━━ DATA FOR THE TASK

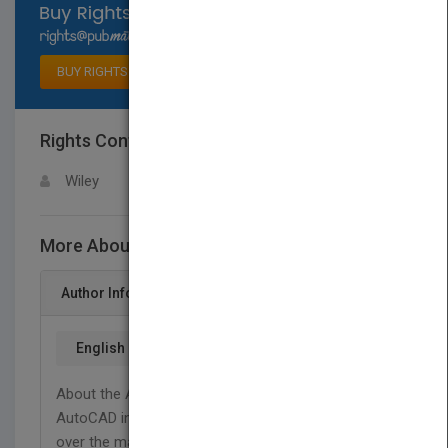
Select available rights
BUY RIGHTS
Rights Contact
LOGIN FOR MORE DETAILS
Wiley
More About This Title AutoCAD 2000 Bible
Author Info
English
About the Author Ellen Flnkelstein learned
AutoCAD in Israel, where she always got to pore
over the manual because she was the only one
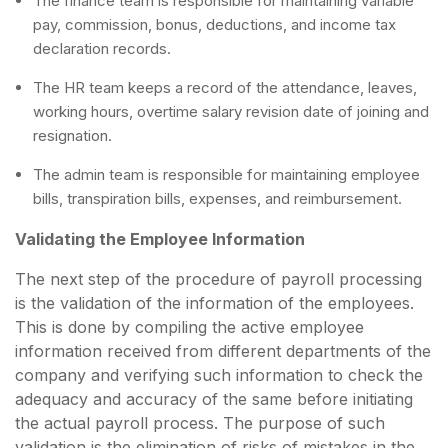
The finance team is responsible for maintaining variable
pay, commission, bonus, deductions, and income tax
declaration records.
The HR team keeps a record of the attendance, leaves,
working hours, overtime salary revision date of joining and
resignation.
The admin team is responsible for maintaining employee
bills, transpiration bills, expenses, and reimbursement.
Validating the Employee Information
The next step of the procedure of payroll processing
is the validation of the information of the employees.
This is done by compiling the active employee
information received from different departments of the
company and verifying such information to check the
adequacy and accuracy of the same before initiating
the actual payroll process. The purpose of such
validation is the elimination of risks of mistakes in the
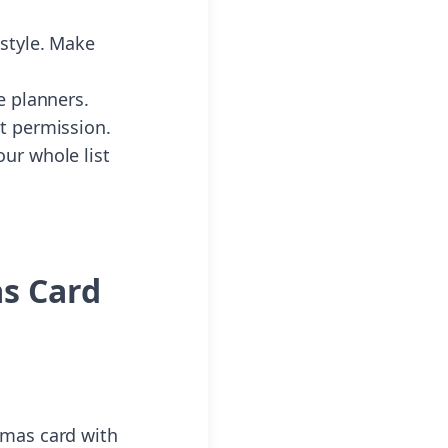
 style. Make
e planners.
ut permission.
ur whole list
as Card
tmas card with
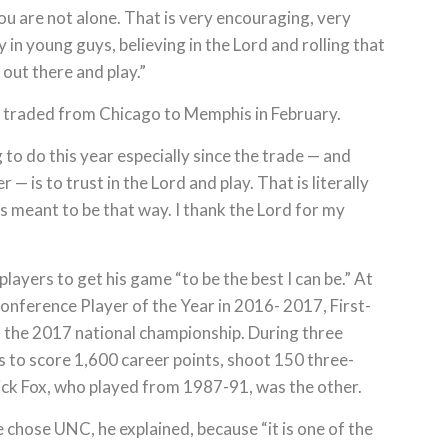
u are not alone. That is very encouraging, very
y in young guys, believing in the Lord and rolling that
 out there and play.”
s traded from Chicago to Memphis in February.
 to do this year especially since the trade — and
r — is to trust in the Lord and play. That is literally
s meant to be that way. I thank the Lord for my
players to get his game “to be the best I can be.” At
onference Player of the Year in 2016- 2017, First-
o the 2017 national championship. During three
 to score 1,600 career points, shoot 150 three-
ick Fox, who played from 1987-91, was the other.
 chose UNC, he explained, because “it is one of the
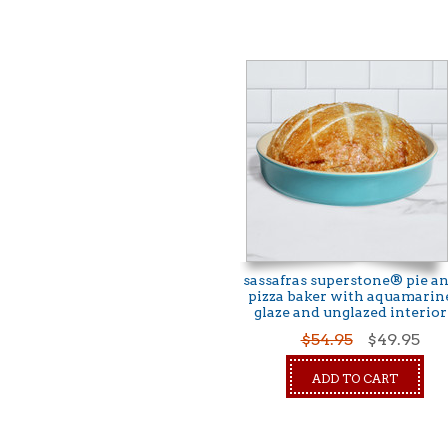
sassafras superstone® pie a
pizza baker with aquamarin
glaze and unglazed interior
$54.95
$49.95
ADD TO CART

━━━━

● WORK INSTRUCTION: Omit the pictures, then give all the lines above again exactly.

● PROBLEM SOLUTION:
Select available rights
BUY RIGHTS
Rights Contact
LOGIN FOR MORE DETAILS
Wiley
More About This Title AutoCAD 2000 Bible
Author Info
English
About the Author Ellen Flnkelstein learned
AutoCAD in Israel, where she always got to pore
over the manual because she was the only one
The finance team is responsible for maintaining variable
pay, commission, bonus, deductions, and income tax
declaration records.
The HR team keeps a record of the attendance, leaves,
working hours, overtime salary revision date of joining and
resignation.
The admin team is responsible for maintaining employee
bills, transpiration bills, expenses, and reimbursement.
Validating the Employee Information
The next step of the procedure of payroll processing
is the validation of the information of the employees.
This is done by compiling the active employee
information received from different departments of the
company and verifying such information to check the
adequacy and accuracy of the same before initiating
the actual payroll process. The purpose of such
validation is the elimination of risks of mistakes in the
 style. Make
e planners.
ut permission.
ur whole list
as Card
tmas card with
u are not alone. That is very encouraging, very
y in young guys, believing in the Lord and rolling that
 out there and play.”
s traded from Chicago to Memphis in February.
 to do this year especially since the trade — and
r — is to trust in the Lord and play. That is literally
s meant to be that way. I thank the Lord for my
players to get his game “to be the best I can be.” At
onference Player of the Year in 2016- 2017, First-
o the 2017 national championship. During three
 to score 1,600 career points, shoot 150 three-
ick Fox, who played from 1987-91, was the other.
 chose UNC, he explained, because “it is one of the
sassafras superstone® pie a
pizza baker with aquamarin
glaze and unglazed interior
$54.95
$49.95
ADD TO CART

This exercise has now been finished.